Aim of the exercise »
Omit all pictures. Reproduce exactly the lines from the first line of the records below through the line with "right wrist: (471, 496, 19)".

Dataset entries:

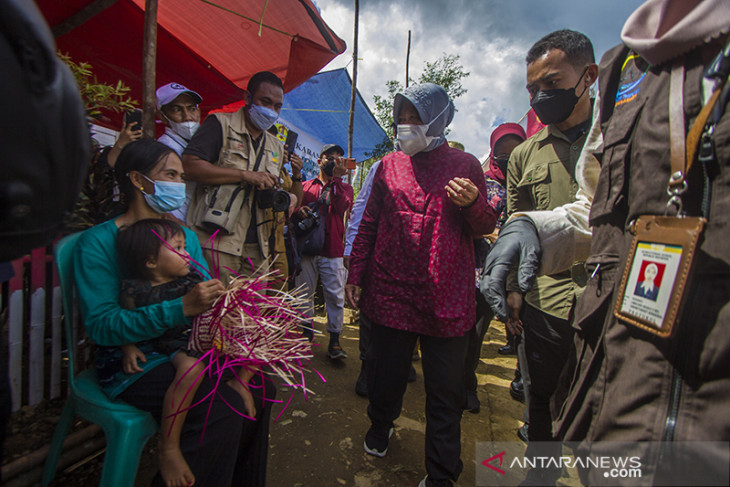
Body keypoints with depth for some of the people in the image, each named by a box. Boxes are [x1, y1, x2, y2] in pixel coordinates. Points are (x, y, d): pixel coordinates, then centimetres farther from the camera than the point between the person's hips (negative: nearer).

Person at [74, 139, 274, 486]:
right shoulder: (98, 241, -9)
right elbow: (100, 325, -18)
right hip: (133, 364, -5)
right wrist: (181, 308, -29)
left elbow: (205, 295, 10)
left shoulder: (186, 235, 10)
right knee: (221, 407, -26)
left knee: (259, 388, -13)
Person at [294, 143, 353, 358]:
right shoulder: (306, 186, 17)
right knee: (304, 294, 9)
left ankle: (334, 341, 5)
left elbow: (341, 206, -7)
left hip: (332, 251, -2)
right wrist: (298, 210, -8)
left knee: (335, 296, -4)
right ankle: (306, 332, 26)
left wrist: (337, 178, -11)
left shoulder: (344, 187, 13)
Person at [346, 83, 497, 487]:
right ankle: (380, 425, 49)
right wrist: (355, 274, 6)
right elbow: (369, 224, 11)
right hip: (390, 291, 2)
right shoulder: (389, 165, 11)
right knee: (385, 375, 17)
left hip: (445, 296, -1)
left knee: (445, 391, 10)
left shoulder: (465, 165, 6)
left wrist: (473, 204, -13)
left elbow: (483, 228, 9)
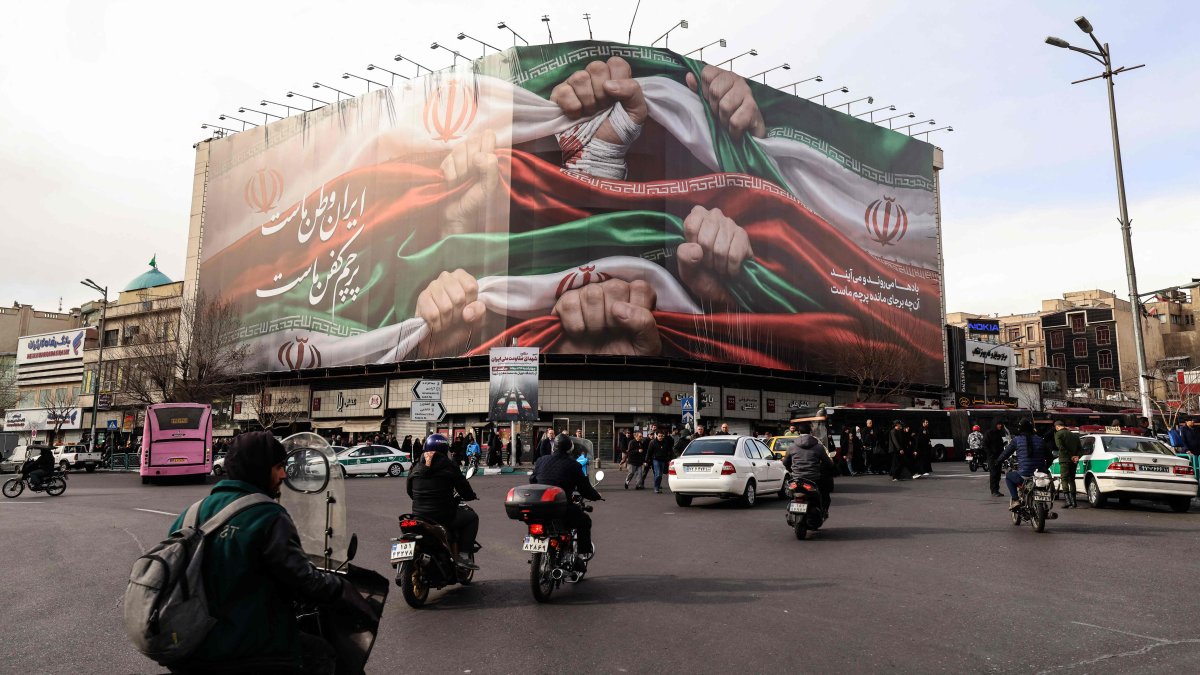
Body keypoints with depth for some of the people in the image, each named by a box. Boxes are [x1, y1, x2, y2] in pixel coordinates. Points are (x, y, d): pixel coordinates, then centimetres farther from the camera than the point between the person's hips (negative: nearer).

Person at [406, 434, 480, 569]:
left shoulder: (416, 467, 6)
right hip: (444, 516, -6)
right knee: (472, 517, 16)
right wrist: (471, 496, 19)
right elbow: (464, 489, -3)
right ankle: (464, 555, 3)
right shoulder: (448, 466, -7)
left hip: (419, 517, 6)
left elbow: (409, 491, 15)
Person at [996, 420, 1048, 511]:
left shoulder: (1016, 440, -2)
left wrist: (997, 461, 24)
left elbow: (1006, 453, 6)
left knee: (1008, 477, 23)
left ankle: (1015, 500, 5)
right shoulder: (1040, 440, 8)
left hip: (1024, 476, -4)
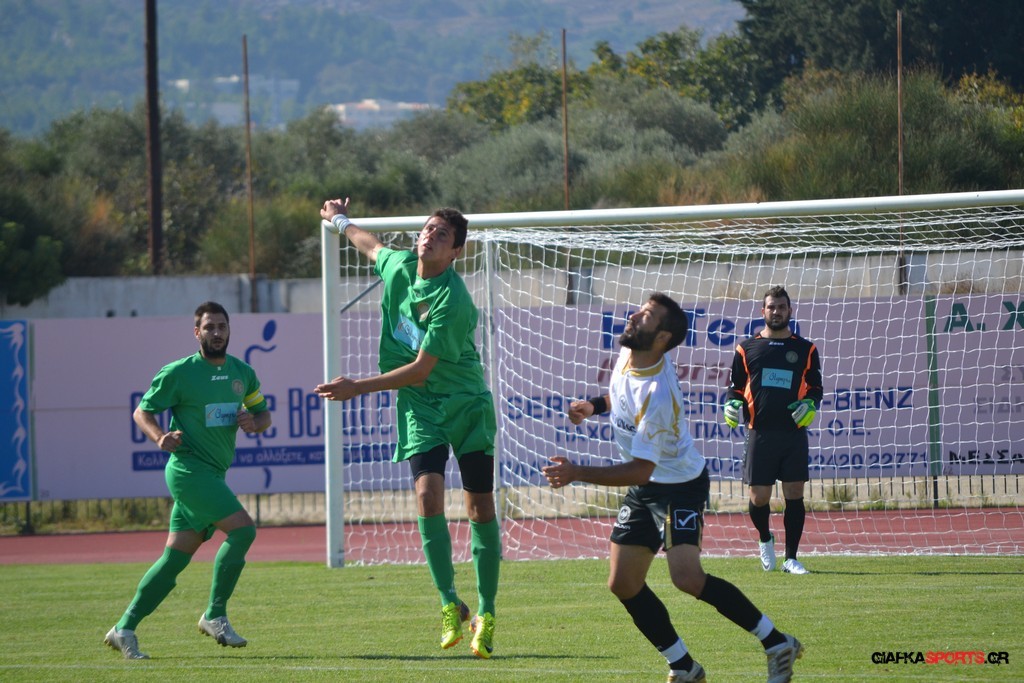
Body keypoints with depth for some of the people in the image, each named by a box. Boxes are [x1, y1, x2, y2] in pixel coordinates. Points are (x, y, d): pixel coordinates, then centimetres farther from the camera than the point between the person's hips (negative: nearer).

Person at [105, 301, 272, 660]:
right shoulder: (178, 373, -6)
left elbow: (264, 415, 21)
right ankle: (215, 615, -9)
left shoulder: (242, 373, 12)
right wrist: (161, 437, -20)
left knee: (175, 557, 5)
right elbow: (142, 411, -1)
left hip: (213, 475, 7)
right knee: (243, 529, -19)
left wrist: (253, 422, -3)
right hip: (188, 467, -7)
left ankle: (124, 629, 9)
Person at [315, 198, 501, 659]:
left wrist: (358, 388, -19)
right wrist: (341, 222, 40)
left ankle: (485, 615, 8)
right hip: (420, 409, 4)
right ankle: (450, 605, -11)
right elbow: (373, 246, 25)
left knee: (480, 510, -2)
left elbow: (419, 371, -22)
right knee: (428, 494, -16)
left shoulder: (453, 302, -23)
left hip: (467, 405, -4)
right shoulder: (398, 266, -2)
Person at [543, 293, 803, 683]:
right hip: (645, 490, 9)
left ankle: (777, 644, -12)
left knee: (687, 578, -25)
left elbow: (639, 470, -30)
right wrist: (594, 405, 4)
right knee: (623, 584, 1)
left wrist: (576, 473, -34)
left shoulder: (657, 394, -32)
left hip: (679, 486, -9)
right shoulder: (628, 357, -5)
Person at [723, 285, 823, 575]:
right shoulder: (747, 348, 9)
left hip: (794, 431, 0)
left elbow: (815, 386, 15)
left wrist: (810, 404, -6)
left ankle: (791, 558, 4)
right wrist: (733, 405, -7)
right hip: (760, 432, 0)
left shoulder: (805, 349, 10)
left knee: (794, 494, -3)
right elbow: (736, 386, 14)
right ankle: (765, 539, 28)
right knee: (759, 497, -2)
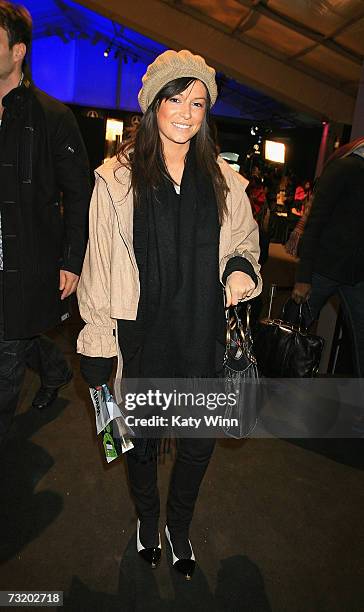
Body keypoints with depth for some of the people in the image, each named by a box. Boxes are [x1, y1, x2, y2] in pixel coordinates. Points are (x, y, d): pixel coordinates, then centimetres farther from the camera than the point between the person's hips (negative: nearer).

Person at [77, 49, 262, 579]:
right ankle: (147, 519, 49)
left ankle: (180, 526, 44)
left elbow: (245, 236, 16)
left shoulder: (223, 178, 4)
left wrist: (241, 266, -8)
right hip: (142, 333, -2)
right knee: (143, 439, 17)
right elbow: (100, 263, -4)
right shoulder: (117, 177, -5)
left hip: (202, 335, 2)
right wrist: (97, 344, -6)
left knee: (200, 443, 13)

Output below »
Body keypoints with depth for some of the people in the image, each named by a box. Boxes are [x1, y1, x2, y2] in pixel coordinates. Points are (x, y, d): pixel coordinates, then centimetres farther from the camera than the point between the person's hips (negative: nearer).

Person at [74, 139, 274, 486]:
right shoulder: (98, 241, -9)
right elbow: (100, 325, -18)
right hip: (133, 364, -5)
right wrist: (181, 308, -29)
left elbow: (205, 295, 10)
left shoulder: (186, 235, 10)
right knee: (221, 407, -26)
left knee: (259, 388, -13)
Person at [294, 143, 353, 358]:
right shoulder: (306, 186, 17)
right knee: (304, 294, 9)
left ankle: (334, 341, 5)
left elbow: (341, 206, -7)
left hip: (332, 251, -2)
right wrist: (298, 210, -8)
left knee: (335, 296, -4)
right ankle: (306, 332, 26)
left wrist: (337, 178, -11)
left shoulder: (344, 187, 13)
Person at [346, 83, 497, 487]:
right ankle: (380, 425, 49)
right wrist: (355, 274, 6)
right elbow: (369, 224, 11)
right hip: (390, 291, 2)
right shoulder: (389, 165, 11)
right knee: (385, 375, 17)
left hip: (445, 296, -1)
left knee: (445, 391, 10)
left shoulder: (465, 165, 6)
left wrist: (473, 204, -13)
left elbow: (483, 228, 9)
Body keypoints with depth for some of the people in the image, each named by a box. Boxes are [x1, y1, x2, y2] in pixel coordinates. Points are (x, y, d): pixel coordinates, then centimetres farther from the camera than the point between the person's hips (negative: nearer).

Person at [406, 434, 480, 569]:
left shoulder: (416, 467, 6)
right hip: (444, 516, -6)
right knee: (472, 517, 16)
right wrist: (471, 496, 19)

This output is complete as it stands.